Société Nationale des Télécommunications du Senegal
- Trade name: Sonatel Group
- Industry: Telecommunications
- Founded: 1985; 41 years ago
- Headquarters: Dakar, Senegal
- Owner: Orange S.A. (42.33%)
- Website: sonatel.sn

= Sonatel =

Telecommunications provider in Senegal

Sonatel (Société Nationale des Télécommunications du Senegal) is the principal telecommunications provider of Senegal. The company was created by Djibo Leyti Ka, when he was Ministry of Telecommunications in 1985 to provide Senegal with its own telecommunications industry, with Ndaly Ndiaye. The company is active in fixed line telephony, mobile telephony, internet service, television and corporate telecommunications. The company is involved in the construction of fiber optics networks in Africa and manages 2,200 kilometers of fiber cable in Senegal.

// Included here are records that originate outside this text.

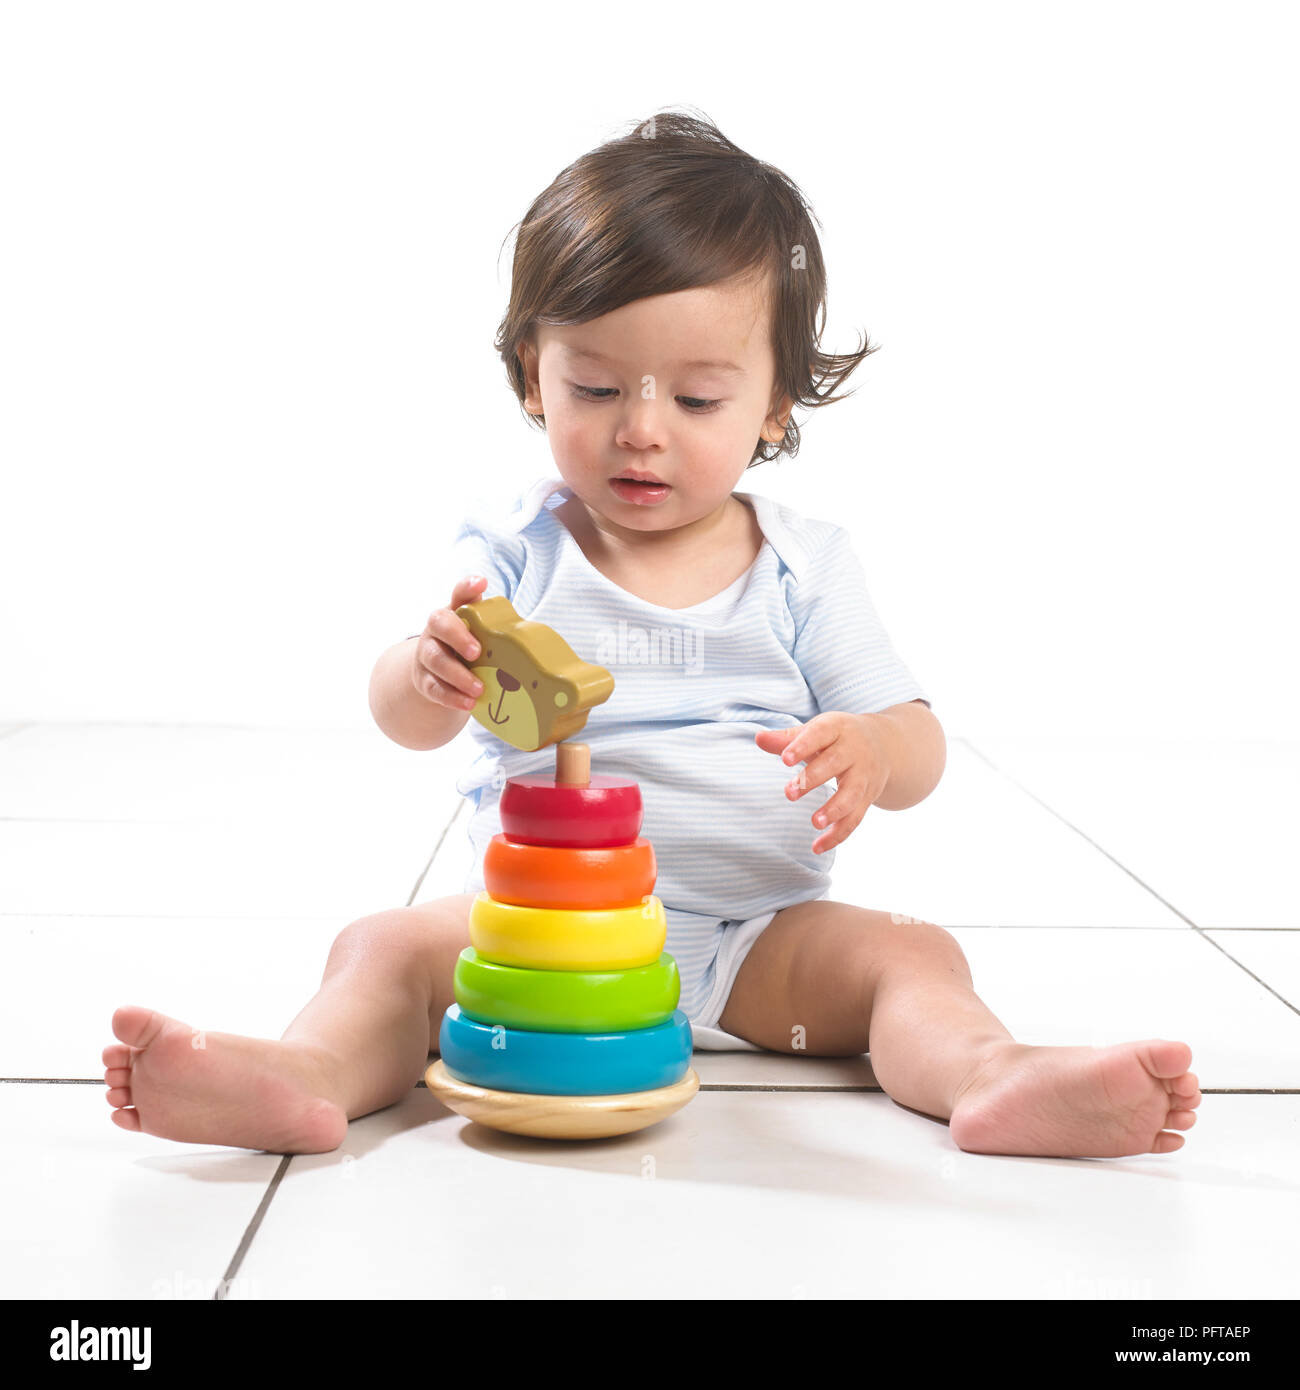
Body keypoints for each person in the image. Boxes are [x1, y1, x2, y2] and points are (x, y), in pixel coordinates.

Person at [103, 110, 1199, 1158]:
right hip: (528, 936)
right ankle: (306, 1072)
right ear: (533, 372)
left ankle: (988, 1075)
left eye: (698, 398)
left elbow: (916, 741)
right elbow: (403, 718)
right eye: (594, 384)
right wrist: (423, 671)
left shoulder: (803, 565)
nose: (639, 427)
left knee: (910, 957)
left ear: (775, 406)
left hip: (754, 940)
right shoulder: (521, 552)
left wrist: (870, 750)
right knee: (383, 947)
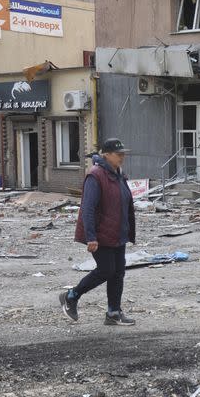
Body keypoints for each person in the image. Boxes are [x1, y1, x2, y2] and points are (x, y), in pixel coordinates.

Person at [59, 138, 136, 326]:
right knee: (106, 270)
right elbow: (88, 208)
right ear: (106, 155)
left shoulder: (119, 175)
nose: (122, 157)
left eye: (123, 154)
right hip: (101, 235)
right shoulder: (96, 175)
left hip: (118, 234)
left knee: (118, 272)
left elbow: (125, 204)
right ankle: (71, 296)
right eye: (119, 154)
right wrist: (91, 236)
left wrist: (129, 232)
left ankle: (113, 313)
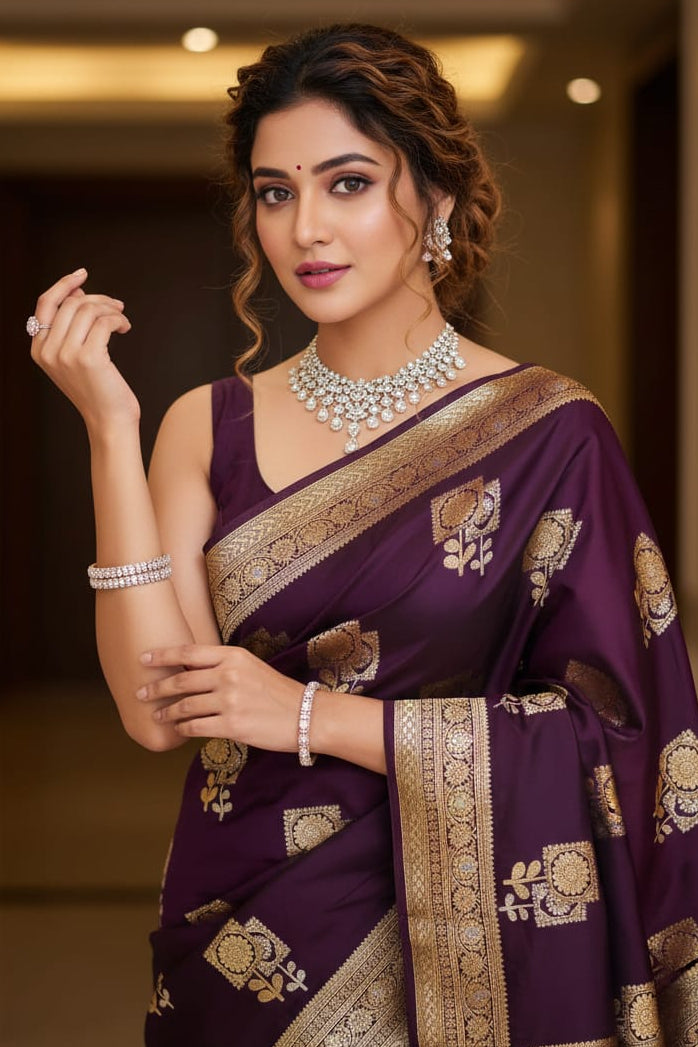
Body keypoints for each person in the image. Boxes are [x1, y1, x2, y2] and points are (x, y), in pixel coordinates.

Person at [28, 22, 698, 1047]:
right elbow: (157, 713)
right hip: (247, 924)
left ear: (437, 198)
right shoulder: (208, 424)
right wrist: (110, 432)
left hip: (475, 942)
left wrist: (310, 716)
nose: (305, 229)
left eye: (347, 183)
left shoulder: (549, 433)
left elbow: (621, 731)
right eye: (275, 192)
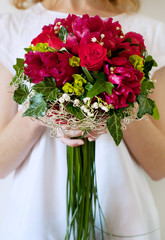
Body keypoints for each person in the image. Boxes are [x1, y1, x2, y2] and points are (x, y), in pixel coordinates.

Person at [0, 0, 165, 239]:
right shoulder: (10, 28)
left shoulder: (151, 33)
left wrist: (119, 99)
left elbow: (159, 165)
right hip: (36, 221)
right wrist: (45, 110)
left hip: (124, 221)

The headquarters of the company are located in Dakar, the capital of Senegal. Orange S.A. owns a 42.33% controlling stake in Sonatel, which is listed on the Bourse Régionale des Valeurs Mobilières (BRVM).

The company is the second mobile phone service provider in Bamako, Mali, and has 1,000,000 mobile phone customers in that country.

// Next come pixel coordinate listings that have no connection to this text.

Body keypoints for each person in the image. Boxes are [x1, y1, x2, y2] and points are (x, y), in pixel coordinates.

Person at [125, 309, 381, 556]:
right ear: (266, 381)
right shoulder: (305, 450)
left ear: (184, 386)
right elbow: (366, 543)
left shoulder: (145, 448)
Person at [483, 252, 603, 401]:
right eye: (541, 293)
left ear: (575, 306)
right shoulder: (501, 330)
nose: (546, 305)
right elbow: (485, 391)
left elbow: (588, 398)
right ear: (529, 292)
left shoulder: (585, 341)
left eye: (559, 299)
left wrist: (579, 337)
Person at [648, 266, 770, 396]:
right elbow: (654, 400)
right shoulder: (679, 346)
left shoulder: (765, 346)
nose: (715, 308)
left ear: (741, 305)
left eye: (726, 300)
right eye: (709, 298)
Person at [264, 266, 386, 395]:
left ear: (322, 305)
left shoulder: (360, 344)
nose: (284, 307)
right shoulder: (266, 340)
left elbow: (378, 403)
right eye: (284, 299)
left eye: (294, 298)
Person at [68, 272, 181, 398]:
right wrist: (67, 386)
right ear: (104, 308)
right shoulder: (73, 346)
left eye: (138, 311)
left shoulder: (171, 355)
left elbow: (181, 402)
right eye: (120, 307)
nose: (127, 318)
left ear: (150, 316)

The company is involved in the construction of fiber optics networks in Africa and manages 2,200 kilometers fiber cable in Senegal.
Among the other countries it provides network for are as follows: Democratic Republic of Congo, Egypt, Guinea, Guinea-Bissau, Luxembourg, Madagascar, Côte d'Ivoire, Mali and Moldova.

In January 2012, it started providing a 12-channel mobile television service.